With new initiatives encouraging wholesome, farm-raised eating, Lourdes is cultivating a healthy attitude toward the well-being of its staff.
A haul of purple-hulled snap peas was the hot water cooler talk around the Ambassador campus of Our Lady of Lourdes Hospital a few weeks ago. A variety of produce yet unheard-of by a hospital staff more accustomed to tomatoes and cucumbers, the peas were an edible curiosity in that week’s slew of veggie boxes provided to staff participants in Lourdes’ Farm To Work Program started earlier this spring. The program, coupled with a community garden and a walking path, forms a vanguard of initiatives aimed at promoting wellness among the hospital’s staff by improving workplace access to healthy living.
Originally introduced at Our Lady of the Lake in Baton Rouge, Lourdes’ sister hospital, the Farm to Work program has taken off in the Franciscan Missionaries of Our Lady hospital system among employees eager to have a convenient taste of farm-raised local produce. Morrow Farms of Ponchatoula provides the goods, bringing in boxes and ice-chests full of eggplants, tomatoes, cucumbers, bell peppers, strawberries, peaches and herbs. Program participants pay $25 per box debited directly from payroll on a biweekly basis, making it cost-competitive with local community-supported agriculture programs. Hospital-sponsored subsidies lower the cost to $10 per box for qualifying applicants, broadening the reach of the program. The produce variety depends on the type and yields at Morrow Farms, making each week’s content a welcome surprise for the 111 participants.
Michelle Hengsens, Lourdes’ business development manager, says the on-site convenience provided by the program removes the usual road blocks to eating right in her own life. Between the demands of her job at Lourdes, community activity as a volleyball coach and member of the Junior League, eating well is often an afterthought that the Farm to Work program brings to the fore.
“The obstacle to eating healthy is the cost of time and money. If you’re working all week, it’s really difficult to find the time to go to a farmer’s market and seek out the things that you want. The Farm to Work program is a means to overcoming that obstacle,” says Hensgens. “The more convenient we can make eating healthy, the easier it is to obtain that healthy lifestyle. It also gives you the opportunity to cook great things and share with our team members.”
For her own part, a glut of blueberries and peppers has been a good problem to have each week. She finds new to ways to work in the regular trove of fruits and veggies into her diet, often finding it difficult to finish the box by herself.
That convenience doesn’t stop at delivered boxes of fresh goodies. Volunteers at the community garden at the Ambassador campus are sharing produce grown right on site at Lourdes.

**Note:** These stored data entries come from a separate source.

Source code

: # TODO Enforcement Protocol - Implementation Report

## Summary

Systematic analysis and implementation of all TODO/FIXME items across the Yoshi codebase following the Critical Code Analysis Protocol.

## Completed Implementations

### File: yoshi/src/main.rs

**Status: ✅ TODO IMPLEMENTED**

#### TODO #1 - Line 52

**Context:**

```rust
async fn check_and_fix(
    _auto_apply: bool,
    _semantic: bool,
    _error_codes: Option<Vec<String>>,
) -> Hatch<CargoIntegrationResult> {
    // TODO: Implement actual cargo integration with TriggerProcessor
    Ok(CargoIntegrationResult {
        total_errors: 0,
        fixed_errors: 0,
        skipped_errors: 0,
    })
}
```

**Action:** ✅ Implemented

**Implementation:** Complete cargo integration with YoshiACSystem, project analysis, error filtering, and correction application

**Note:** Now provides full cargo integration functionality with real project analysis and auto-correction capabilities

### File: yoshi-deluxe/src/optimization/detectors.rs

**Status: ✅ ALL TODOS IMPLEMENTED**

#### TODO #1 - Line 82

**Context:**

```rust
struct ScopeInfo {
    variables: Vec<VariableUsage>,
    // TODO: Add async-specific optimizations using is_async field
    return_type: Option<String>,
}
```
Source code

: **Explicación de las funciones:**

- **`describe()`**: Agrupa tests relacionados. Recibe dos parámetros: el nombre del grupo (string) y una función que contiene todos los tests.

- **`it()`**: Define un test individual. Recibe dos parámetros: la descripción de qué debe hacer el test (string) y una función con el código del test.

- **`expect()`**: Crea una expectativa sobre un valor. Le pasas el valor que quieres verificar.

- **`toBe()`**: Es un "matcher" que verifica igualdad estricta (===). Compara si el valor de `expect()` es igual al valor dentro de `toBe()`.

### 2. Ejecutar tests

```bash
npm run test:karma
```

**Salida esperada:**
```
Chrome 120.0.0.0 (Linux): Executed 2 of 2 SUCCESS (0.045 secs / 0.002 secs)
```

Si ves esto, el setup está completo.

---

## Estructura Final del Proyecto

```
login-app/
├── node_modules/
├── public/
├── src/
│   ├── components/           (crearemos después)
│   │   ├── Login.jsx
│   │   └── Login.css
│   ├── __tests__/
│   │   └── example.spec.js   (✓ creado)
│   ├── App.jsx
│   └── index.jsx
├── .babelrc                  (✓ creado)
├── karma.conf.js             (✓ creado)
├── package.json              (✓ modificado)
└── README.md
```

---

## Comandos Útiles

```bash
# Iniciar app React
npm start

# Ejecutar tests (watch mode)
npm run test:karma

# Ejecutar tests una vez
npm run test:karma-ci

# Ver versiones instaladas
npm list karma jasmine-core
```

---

Planted about a year ago and cultivated by a team of 11 volunteers from various sectors of Lourdes’ employment file, the community garden features square box planters with tomatoes, cucumbers, bell peppers and herbs available free of charge to Lourdes’ staff. It’s a work in progress for program coordinator Stacy Patin and her team of amateur gardeners, who are currently finishing up their spring harvest with plans to add citrus and other fruit trees in the near future. In the meantime, staff members are free to grab a cucumber for the road or stuff a handful of basil in to their pockets at a pick-up point established on campus. A campus walking path, dotted with exercise stations, circles right by the garden and gives employees a glimpse of what’s growing.
Excitement about the initiatives has percolated through employee social media.
Selfies of produce boxes or Instagrammed pictures of meals prepared with Lourdessourced produce show energetic employee participation, community involvement and happiness as a measures of success. Hospital administration anticipates the programs will continue to grow as the initiatives catch more light.